Aracne Sources

Virtual DataPort can create data sources that use search indexes built using Denodo Aracne.

To create a new Aracne data source, right-click on the Server Explorer and click New > Data source > Aracne.

The Tool will display the dialog to create the data source.

Creating an Aracne data source

Creating an Aracne data source

The following data are requested in this dialog:

  • Name. Name of the new data source.
  • Host name. Host where Aracne Index/Search Engine is running.
  • Port. Port where the Aracne Index/Search Engine (not the Aracne Server) is listening to connections. The default port is 9000.
  • Login and Password. Credentials to access Aracne Index.

In the Metadata tab, you can set the folder where the data source will be stored and provide a description.

When editing the data source, you can also change its owner by clicking the button image1. Click Save to create the data source.

Click Create base view to display the indexes contained in the Aracne server and their fields (see Description of an Aracne data source).

To search a schema, type its name or the name of one of its fields in the box located at the top of the dialog. The list will only show the elements whose name contains the text you entered.

Description of an Aracne data source

Description of an Aracne data source

Click Create Base View beside the index you want to extract data from (see Creating an Aracne base view). The Tool will display the schema that the new view will have. In this dialog, you can change the name of the base view, change the name and type of its fields and remove the fields you do not need.

The Aracne base views will have an attribute of the appropriate type for each field of the Aracne index. Usually, Aracne indexes are used to index the data extracted by Denodo Scheduler jobs and their schema depends on the type of executed job (see the Denodo Scheduler Administration Guide for further details). The figure above shows the fields in an index created by the documents exported by a Scheduler job of type ARN.

Creating an Aracne base view

Creating an Aracne base view

The following subsection (Accessing the Most Relevant Terms of a Document) explains how to use the “Create main terms” button, beside each field of the view.

In the Metadata tab, you can set the folder where the base view will be stored and provide a description.

When editing the base view, you can also change its owner by clicking the button image4.

Click Save to create the base view.

The most common way of querying the base relations built from Aracne sources is using the CONTAINS operator, which runs complex Boolean searches on indexed textual data (see section Support for the Contains Operator of Each Source Type of the VQL Guide).

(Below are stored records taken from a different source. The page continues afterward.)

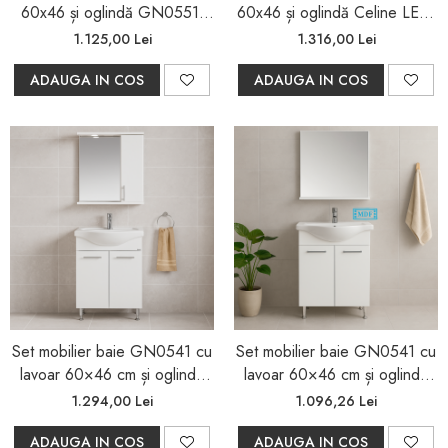
60x46 și oglindă GN0551,
60x46 și oglindă Celine LED,
alb
alb
1.125,00 Lei
1.316,00 Lei
ADAUGA IN COS
ADAUGA IN COS
Set mobilier baie GN0541 cu
Set mobilier baie GN0541 cu
lavoar 60×46 cm și oglindă
lavoar 60×46 cm și oglindă
cu dulap GN0201
Gn0671
1.294,00 Lei
1.096,26 Lei
ADAUGA IN COS
ADAUGA IN COS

Accessing the Most Relevant Terms of a Document

Denodo Aracne is capable of automatically generating the most relevant words of a document or one of its fields, according to the TFIDF (Term Frequency Inverse Document Frequency) relevance measurement. This section explains how to access these terms.

The most relevant terms the document are accessed as new fields of the base view. To create a new field in the base view containing the most relevant terms of the value of a document field, click Create main terms next to the type of the field.

For example, to add a new attribute containing the most relevant terms of the searchablecontent field, click Create main terms alongside its type. Adding an attribute with the most relevant terms of the searchablecontent field shows the new attribute: SEARCHABLECONTENT_MAIN_TERM.

Adding an attribute with the most relevant terms of the searchablecontent field

Adding an attribute with the most relevant terms of the searchablecontent field

The new attribute searchablecontent_MAIN_TERM will contain an array of registers. Each register of the array contains two subfields:

  • The relevant term. The default name of this field is the name of the field with the suffix _TERM. In this case, the name will be searchablecontent_TERM.

  • Its position in the list of the most relevant. The default name of this field is the name of the field with the suffix _SCORE. In this example, the name will be SEARCHABLECONTENT_SCORE.

    The most relevant term takes position 1.

When creating these new attributes, you can specify two parameters:

  • Number of main terms. Maximum number of relevant terms to be included for each document.
  • Filter main terms words. This is the list of “usual words” (separated by commas) that must not appear among the most relevant terms for this field. If the list of relevant terms generated by Aracne includes any of those, they will be removed from the list. It is important to note that only usual words specific to the application must be specified. The usual words in the language used such as articles, pronouns, etc. (commonly known as “stopwords”) are already eliminated by Denodo Aracne. The list of usual words may be contained in a file. The file specified must be a text file, where the words will be separated by commas.

At the bottom of the dialog, in the General words to filter main terms box, you can enter a list of “usual words” common to all the fields of the base view. Once again, you do not have to worry about specifying usual words in the language such as articles, pronouns, etc. because they are already eliminated by Denodo Aracne.

The value of these parameters can be modified later in the “Wrapper specific configuration” dialog, in the “Search Methods” tab of the view’s “Options” (see section Configuration Properties for Specific View Types).